Virgin Australia will reduce its capacity by 5.1 per cent in the   June quarter after forecasting a loss in the second half of the financial year.
The airline reported an underlying loss before tax of $18.6 million in the   March quarter, better than the $22 million loss in the year-earlier period. 
But Virgin now expects to report a total underlying profit before tax of $30 million to $60 million this financial year, having reported an underlying profit before tax of $81.5 million in the first half.
Before the guidance was released, analysts had expected Virgin to report a full-year underlying pretax profit of $84 million, a figure that had already been reduced since the start of the financial year.
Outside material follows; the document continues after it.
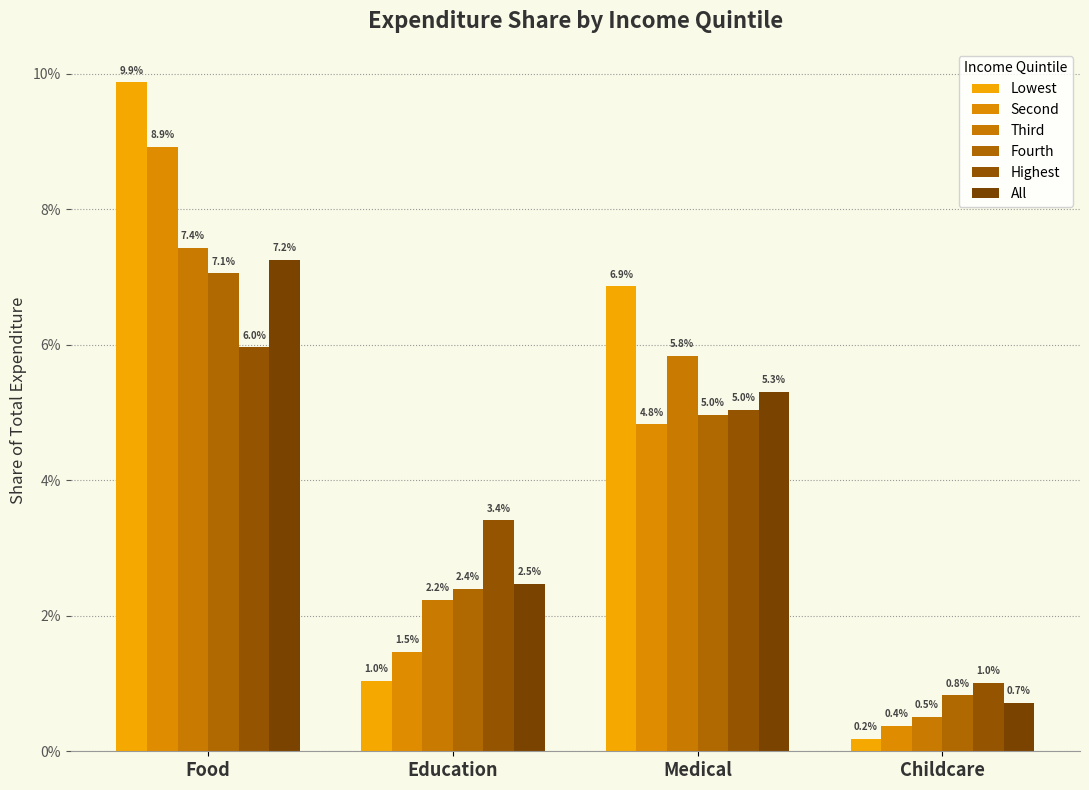

Are the bars horizontal?

No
Virgin chief executive John Borghetti said the operating environment was challenging and had been impacted by weak consumer demand and sentiment, uncertainty around the federal election and the resources dowturn.
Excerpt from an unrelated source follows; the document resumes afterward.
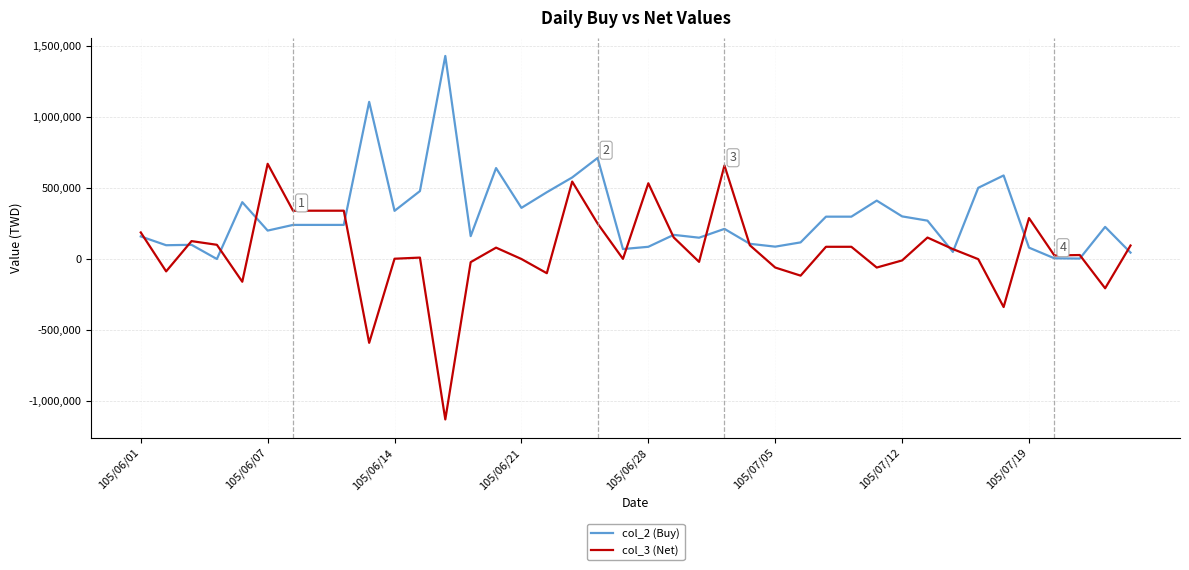

Does the chart have visible grid lines?

Yes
Virgin said its statutory loss more than doubled to $58.8 million from $28.3 million in the year-earlier period because of restructuring charges including the removal of surplus ATR turboprop capacity due to the resources downturn.
"The fleet restructure charges ... along with further initiatives to come, will provide us with significant cost savings going forward," Mr Borghetti said.
Virgin in   March tapped its major shareholders for a $425 million loan to help repair its ailing balance sheet. Shortly afterward, Air New Zealand said it would seek to sell all or part of its 25.9 per cent stake in Virgin.
Qantas last month said it had revised plans to add seat capacity in the   June quarter because of softness in demand related to the upcoming election and a recent drop in consumer confidence.
Like Qantas, Virgin said it had been affected in the   March quarter by the difference in the timing of Easter and school holidays in some states. The year-earlier results had also been buoyed by people attending the Cricket World Cup.
The first half of the financial year is typically stronger for airlines, but Qantas is forecast to report a profit in the second half, albeit less than in the first half.
Virgin's operating statistics for the   March quarter showed the airline had raised its domestic mainline capacity by 1.6 per cent and Tigerair's capacity had increased by 14.1 per cent. Virgin's international capacity fell by 2.2 per cent during the same period.
A report by consultancy groups CAPA and 4th Dimension released last month found the average price of domestic airfares had fallen by 5.77 per cent in the   March quarter after having rise by 8 per cent to 9 per cent last year, when demand was stronger.